*** Data for processing ***

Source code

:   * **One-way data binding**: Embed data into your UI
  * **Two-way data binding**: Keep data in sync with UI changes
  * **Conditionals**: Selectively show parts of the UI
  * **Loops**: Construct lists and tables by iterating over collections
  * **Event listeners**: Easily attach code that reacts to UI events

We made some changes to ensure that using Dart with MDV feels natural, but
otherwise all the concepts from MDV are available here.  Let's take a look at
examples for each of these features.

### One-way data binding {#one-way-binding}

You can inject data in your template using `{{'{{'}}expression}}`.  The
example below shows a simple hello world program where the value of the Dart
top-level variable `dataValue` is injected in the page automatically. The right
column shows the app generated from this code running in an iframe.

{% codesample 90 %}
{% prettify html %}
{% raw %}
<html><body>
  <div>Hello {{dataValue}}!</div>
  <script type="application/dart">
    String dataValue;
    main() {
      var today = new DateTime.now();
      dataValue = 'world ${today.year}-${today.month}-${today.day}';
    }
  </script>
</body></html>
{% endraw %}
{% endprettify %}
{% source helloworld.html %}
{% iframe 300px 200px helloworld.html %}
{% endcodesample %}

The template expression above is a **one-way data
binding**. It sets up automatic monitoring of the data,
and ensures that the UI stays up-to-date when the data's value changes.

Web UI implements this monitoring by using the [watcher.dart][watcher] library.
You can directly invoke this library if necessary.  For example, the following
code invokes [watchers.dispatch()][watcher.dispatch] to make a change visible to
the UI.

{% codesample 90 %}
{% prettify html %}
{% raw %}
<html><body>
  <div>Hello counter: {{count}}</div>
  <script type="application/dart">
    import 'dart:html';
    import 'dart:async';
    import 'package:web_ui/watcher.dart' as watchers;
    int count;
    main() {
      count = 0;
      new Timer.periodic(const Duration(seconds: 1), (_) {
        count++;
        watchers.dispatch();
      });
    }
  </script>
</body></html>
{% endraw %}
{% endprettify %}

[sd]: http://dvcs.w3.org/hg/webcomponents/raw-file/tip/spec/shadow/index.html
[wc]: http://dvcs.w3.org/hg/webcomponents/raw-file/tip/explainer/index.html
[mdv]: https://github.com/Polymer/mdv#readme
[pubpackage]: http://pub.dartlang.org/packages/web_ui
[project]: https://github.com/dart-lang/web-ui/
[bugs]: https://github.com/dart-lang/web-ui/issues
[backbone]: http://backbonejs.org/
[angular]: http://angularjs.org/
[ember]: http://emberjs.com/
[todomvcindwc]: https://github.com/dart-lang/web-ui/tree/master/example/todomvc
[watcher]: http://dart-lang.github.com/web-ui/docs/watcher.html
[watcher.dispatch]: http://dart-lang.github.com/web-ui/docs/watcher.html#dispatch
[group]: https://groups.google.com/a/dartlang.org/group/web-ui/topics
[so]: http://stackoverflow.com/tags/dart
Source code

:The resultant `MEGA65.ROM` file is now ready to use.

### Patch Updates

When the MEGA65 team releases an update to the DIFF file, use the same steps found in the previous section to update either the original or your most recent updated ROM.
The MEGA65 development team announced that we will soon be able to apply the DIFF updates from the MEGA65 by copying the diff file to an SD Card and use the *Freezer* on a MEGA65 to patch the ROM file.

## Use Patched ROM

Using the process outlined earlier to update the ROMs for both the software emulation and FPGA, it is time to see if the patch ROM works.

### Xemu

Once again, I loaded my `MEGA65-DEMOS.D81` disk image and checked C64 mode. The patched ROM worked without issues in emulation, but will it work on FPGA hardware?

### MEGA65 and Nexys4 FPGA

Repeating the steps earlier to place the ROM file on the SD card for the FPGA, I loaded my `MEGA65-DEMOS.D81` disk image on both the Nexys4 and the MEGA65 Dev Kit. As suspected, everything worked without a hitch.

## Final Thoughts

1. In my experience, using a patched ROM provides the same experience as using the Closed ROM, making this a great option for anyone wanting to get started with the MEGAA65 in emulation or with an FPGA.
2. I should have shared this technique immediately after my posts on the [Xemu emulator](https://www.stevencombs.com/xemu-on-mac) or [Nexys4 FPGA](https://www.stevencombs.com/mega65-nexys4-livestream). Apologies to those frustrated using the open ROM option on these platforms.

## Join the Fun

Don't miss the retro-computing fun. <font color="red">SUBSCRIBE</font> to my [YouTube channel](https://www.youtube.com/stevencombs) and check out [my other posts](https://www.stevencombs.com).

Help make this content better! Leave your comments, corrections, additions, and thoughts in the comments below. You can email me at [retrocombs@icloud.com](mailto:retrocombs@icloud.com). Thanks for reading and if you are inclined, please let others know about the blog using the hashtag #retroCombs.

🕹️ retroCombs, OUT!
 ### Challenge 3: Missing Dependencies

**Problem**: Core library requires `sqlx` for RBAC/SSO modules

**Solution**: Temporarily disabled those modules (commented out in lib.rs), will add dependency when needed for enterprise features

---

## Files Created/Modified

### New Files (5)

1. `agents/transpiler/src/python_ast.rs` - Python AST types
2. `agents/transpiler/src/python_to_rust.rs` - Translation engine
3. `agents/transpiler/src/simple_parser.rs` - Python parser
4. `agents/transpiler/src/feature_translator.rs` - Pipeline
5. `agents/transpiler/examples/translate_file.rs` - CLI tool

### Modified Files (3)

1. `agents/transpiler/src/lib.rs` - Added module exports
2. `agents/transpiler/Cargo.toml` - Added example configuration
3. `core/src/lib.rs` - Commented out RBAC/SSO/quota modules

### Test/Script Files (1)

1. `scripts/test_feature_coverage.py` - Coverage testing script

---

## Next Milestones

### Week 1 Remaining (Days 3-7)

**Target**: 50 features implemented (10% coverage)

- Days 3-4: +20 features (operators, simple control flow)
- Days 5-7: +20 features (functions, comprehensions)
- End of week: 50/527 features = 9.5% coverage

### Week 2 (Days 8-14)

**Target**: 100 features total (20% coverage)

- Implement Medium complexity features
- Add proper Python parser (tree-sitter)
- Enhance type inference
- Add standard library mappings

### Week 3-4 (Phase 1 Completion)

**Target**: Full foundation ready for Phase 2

***

Your goal: Turn every line of the entries above into a numbered list, leaving out the blank lines.

Response area:
1. Source code
2. :   * **One-way data binding**: Embed data into your UI
3.   * **Two-way data binding**: Keep data in sync with UI changes
4.   * **Conditionals**: Selectively show parts of the UI
5.   * **Loops**: Construct lists and tables by iterating over collections
6.   * **Event listeners**: Easily attach code that reacts to UI events
7. We made some changes to ensure that using Dart with MDV feels natural, but
8. otherwise all the concepts from MDV are available here.  Let's take a look at
9. examples for each of these features.
10. ### One-way data binding {#one-way-binding}
11. You can inject data in your template using `{{'{{'}}expression}}`.  The
12. example below shows a simple hello world program where the value of the Dart
13. top-level variable `dataValue` is injected in the page automatically. The right
14. column shows the app generated from this code running in an iframe.
15. {% codesample 90 %}
16. {% prettify html %}
17. {% raw %}
18. <html><body>
19.   <div>Hello {{dataValue}}!</div>
20.   <script type="application/dart">
21.     String dataValue;
22.     main() {
23.       var today = new DateTime.now();
24.       dataValue = 'world ${today.year}-${today.month}-${today.day}';
25.     }
26.   </script>
27. </body></html>
28. {% endraw %}
29. {% endprettify %}
30. {% source helloworld.html %}
31. {% iframe 300px 200px helloworld.html %}
32. {% endcodesample %}
33. The template expression above is a **one-way data
34. binding**. It sets up automatic monitoring of the data,
35. and ensures that the UI stays up-to-date when the data's value changes.
36. Web UI implements this monitoring by using the [watcher.dart][watcher] library.
37. You can directly invoke this library if necessary.  For example, the following
38. code invokes [watchers.dispatch()][watcher.dispatch] to make a change visible to
39. the UI.
40. {% codesample 90 %}
41. {% prettify html %}
42. {% raw %}
43. <html><body>
44.   <div>Hello counter: {{count}}</div>
45.   <script type="application/dart">
46.     import 'dart:html';
47.     import 'dart:async';
48.     import 'package:web_ui/watcher.dart' as watchers;
49.     int count;
50.     main() {
51.       count = 0;
52.       new Timer.periodic(const Duration(seconds: 1), (_) {
53.         count++;
54.         watchers.dispatch();
55.       });
56.     }
57.   </script>
58. </body></html>
59. {% endraw %}
60. {% endprettify %}
61. [sd]: http://dvcs.w3.org/hg/webcomponents/raw-file/tip/spec/shadow/index.html
62. [wc]: http://dvcs.w3.org/hg/webcomponents/raw-file/tip/explainer/index.html
63. [mdv]: https://github.com/Polymer/mdv#readme
64. [pubpackage]: http://pub.dartlang.org/packages/web_ui
65. [project]: https://github.com/dart-lang/web-ui/
66. [bugs]: https://github.com/dart-lang/web-ui/issues
67. [backbone]: http://backbonejs.org/
68. [angular]: http://angularjs.org/
69. [ember]: http://emberjs.com/
70. [todomvcindwc]: https://github.com/dart-lang/web-ui/tree/master/example/todomvc
71. [watcher]: http://dart-lang.github.com/web-ui/docs/watcher.html
72. [watcher.dispatch]: http://dart-lang.github.com/web-ui/docs/watcher.html#dispatch
73. [group]: https://groups.google.com/a/dartlang.org/group/web-ui/topics
74. [so]: http://stackoverflow.com/tags/dart
75. Source code
76. :The resultant `MEGA65.ROM` file is now ready to use.
77. ### Patch Updates
78. When the MEGA65 team releases an update to the DIFF file, use the same steps found in the previous section to update either the original or your most recent updated ROM.
79. The MEGA65 development team announced that we will soon be able to apply the DIFF updates from the MEGA65 by copying the diff file to an SD Card and use the *Freezer* on a MEGA65 to patch the ROM file.
80. ## Use Patched ROM
81. Using the process outlined earlier to update the ROMs for both the software emulation and FPGA, it is time to see if the patch ROM works.
82. ### Xemu
83. Once again, I loaded my `MEGA65-DEMOS.D81` disk image and checked C64 mode. The patched ROM worked without issues in emulation, but will it work on FPGA hardware?
84. ### MEGA65 and Nexys4 FPGA
85. Repeating the steps earlier to place the ROM file on the SD card for the FPGA, I loaded my `MEGA65-DEMOS.D81` disk image on both the Nexys4 and the MEGA65 Dev Kit. As suspected, everything worked without a hitch.
86. ## Final Thoughts
87. 1. In my experience, using a patched ROM provides the same experience as using the Closed ROM, making this a great option for anyone wanting to get started with the MEGAA65 in emulation or with an FPGA.
88. 2. I should have shared this technique immediately after my posts on the [Xemu emulator](https://www.stevencombs.com/xemu-on-mac) or [Nexys4 FPGA](https://www.stevencombs.com/mega65-nexys4-livestream). Apologies to those frustrated using the open ROM option on these platforms.
89. ## Join the Fun
90. Don't miss the retro-computing fun. <font color="red">SUBSCRIBE</font> to my [YouTube channel](https://www.youtube.com/stevencombs) and check out [my other posts](https://www.stevencombs.com).
91. Help make this content better! Leave your comments, corrections, additions, and thoughts in the comments below. You can email me at [retrocombs@icloud.com](mailto:retrocombs@icloud.com). Thanks for reading and if you are inclined, please let others know about the blog using the hashtag #retroCombs.
92. 🕹️ retroCombs, OUT!
93.  ### Challenge 3: Missing Dependencies
94. **Problem**: Core library requires `sqlx` for RBAC/SSO modules
95. **Solution**: Temporarily disabled those modules (commented out in lib.rs), will add dependency when needed for enterprise features
96. ---
97. ## Files Created/Modified
98. ### New Files (5)
99. 1. `agents/transpiler/src/python_ast.rs` - Python AST types
100. 2. `agents/transpiler/src/python_to_rust.rs` - Translation engine
101. 3. `agents/transpiler/src/simple_parser.rs` - Python parser
102. 4. `agents/transpiler/src/feature_translator.rs` - Pipeline
103. 5. `agents/transpiler/examples/translate_file.rs` - CLI tool
104. ### Modified Files (3)
105. 1. `agents/transpiler/src/lib.rs` - Added module exports
106. 2. `agents/transpiler/Cargo.toml` - Added example configuration
107. 3. `core/src/lib.rs` - Commented out RBAC/SSO/quota modules
108. ### Test/Script Files (1)
109. 1. `scripts/test_feature_coverage.py` - Coverage testing script
110. ---
111. ## Next Milestones
112. ### Week 1 Remaining (Days 3-7)
113. **Target**: 50 features implemented (10% coverage)
114. - Days 3-4: +20 features (operators, simple control flow)
115. - Days 5-7: +20 features (functions, comprehensions)
116. - End of week: 50/527 features = 9.5% coverage
117. ### Week 2 (Days 8-14)
118. **Target**: 100 features total (20% coverage)
119. - Implement Medium complexity features
120. - Add proper Python parser (tree-sitter)
121. - Enhance type inference
122. - Add standard library mappings
123. ### Week 3-4 (Phase 1 Completion)
124. **Target**: Full foundation ready for Phase 2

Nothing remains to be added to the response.